SUPPLIED PASSAGE section start
# Gladiator smash baits



## Dodge (Oct 12, 2005)

occy said:


> But what impressed me most was the articulated jig heads (i.e. the lead sits ahead of the hook on a swivel), something I have only seen before in the TT range.


occy I know nothing about the gladiators but in relation to the articulated heads you mention, why not just Texas rig your plastic and it seems you are getting the same outcome with no swivel involved.


----------



## lovefishing (Mar 1, 2010)

i dont mind the gladiator prawns they work ok, there a rip off of the same mould as the DOA'S


----------



## nicktoozoff (Sep 19, 2008)

Occy,

You are correct about the smash baits, they are very soft and will have heaps more action under water than a tradtional jerk shad style plastic. We started stoking them because the smaller size are a dead ringer for the Firbait longtail minnows that are no longer available. The green coloured tail was an awesome bream colour. I havent had a chance to use them yet myself, but will be giving them a go this summer.

Cheers Nick.


----------



## blueyak (Jan 20, 2009)

The big smash baits are deadly on kings. Can't comment on those jig heads you described as i haven't used them.


----------



## Hard_Yakkin (May 23, 2007)

I think with plastics its how and where you fish them more than how much they cost or whether its a big brand name or not. Durability is another question though. On another note, those little gladiator hard bodies and poppers are a super little Bream/Bass estuary lure if you replace the sh*thouse hooks and rings.

cheers

Mick


----------



## Hard_Yakkin (May 23, 2007)

I think with plastics its how and where you fish them more than how much they cost or whether its a big brand name or not. Durability is another question though. On another note, those little gladiator hard bodies and poppers are a super little Bream/Bass estuary lure if you replace the sh*thouse hooks and rings.

cheers

Mick


----------



## anselmo (Aug 26, 2008)

Occy

The head system is called an articulated sled head
Its used a lot over here on bass, sea trout and pollack (smaller sizes than the ones you saw by the sounds of it)
They would be deadly on bass, bream and flathead over there

A basic home made verison can be made by running some SS wire through a sinker witha loop at each end and powder coating it
clip a worm hook on the back end
voila!

Nick


----------



## anselmo (Aug 26, 2008)

yeah its all good
we've finally got some sunshine this week

the bass are running (apparently)
trying to wangle a day this onth from SWMBO
but I had 10 days in the US last month so might have to hit the autumnal fish (that's ok they're bigger )


----------
SUPPLIED PASSAGE section end
GIVEN INFORMATION section start
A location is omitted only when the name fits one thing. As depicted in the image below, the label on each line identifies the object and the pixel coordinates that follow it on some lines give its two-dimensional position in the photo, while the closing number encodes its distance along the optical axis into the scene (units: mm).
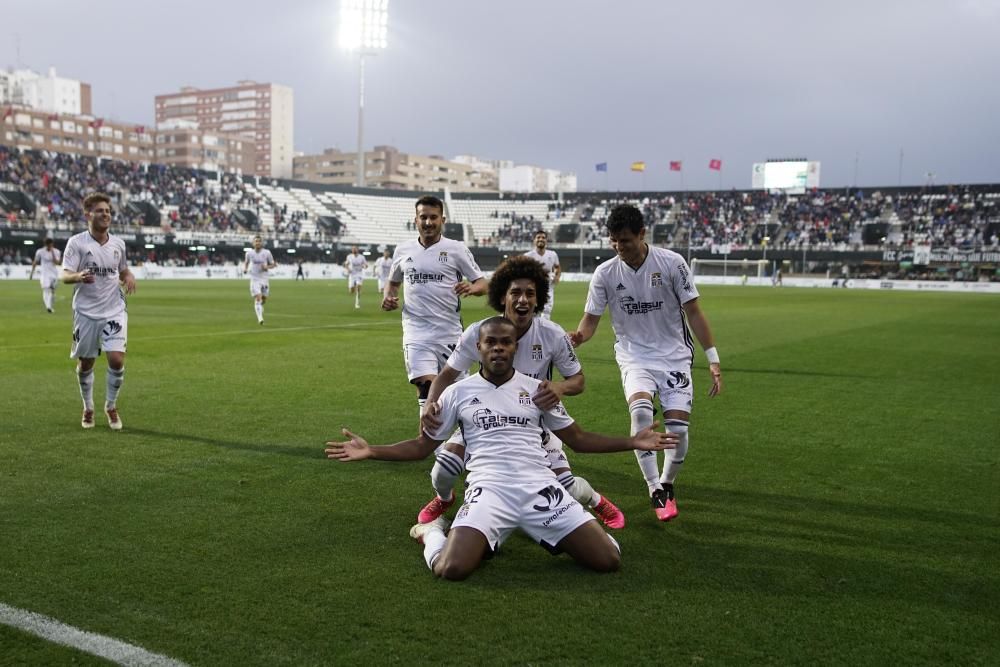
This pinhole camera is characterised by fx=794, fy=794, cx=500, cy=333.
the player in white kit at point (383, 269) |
GIVEN INFORMATION section end
:: TASKS TO CARRY OUT ::
1 – In the lure forum thread, translate this sentence into Spanish: "The big smash baits are deadly on kings."
2 – List every distinct username that appears in the post headers of the lure forum thread.
3 – Answer these from the lure forum thread:
(a) According to lovefishing, the gladiator prawns are a rip-off of the same mould as what?
(b) According to nicktoozoff, the smaller smash baits are a dead ringer for which lure?
(c) What name does anselmo give the head system?

:: WRITTEN ANSWERS ::
1 – Los smash baits grandes son mortales con los kings.

2 –
Dodge
lovefishing
nicktoozoff
blueyak
Hard_Yakkin
anselmo

3 –
(a) The DOA's.
(b) The Firbait longtail minnows.
(c) An articulated sled head.